→ **Your goal**
Reproduce the text of the material below line for line, without altering anything, and omit the pictures from your answer.

________________________________________

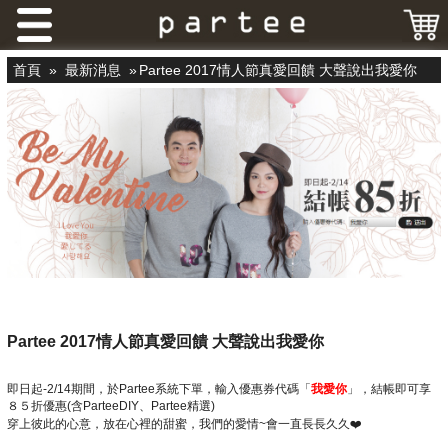
首頁
»
最新消息
»
Partee 2017情人節真愛回饋 大聲說出我愛你
Partee 2017情人節真愛回饋 大聲說出我愛你
即日起-2/14期間，於Partee系統下單，輸入優惠券代碼「
我愛你
」，結帳即可享
８５折優惠(含ParteeDIY、Partee精選)
穿上彼此的心意，放在心裡的甜蜜，我們的愛情~會一直長長久久❤️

________________________________________

→ **Answer section**
首頁
»
最新消息
»
Partee 2017情人節真愛回饋 大聲說出我愛你
Partee 2017情人節真愛回饋 大聲說出我愛你
即日起-2/14期間，於Partee系統下單，輸入優惠券代碼「
我愛你
」，結帳即可享
８５折優惠(含ParteeDIY、Partee精選)
穿上彼此的心意，放在心裡的甜蜜，我們的愛情~會一直長長久久❤️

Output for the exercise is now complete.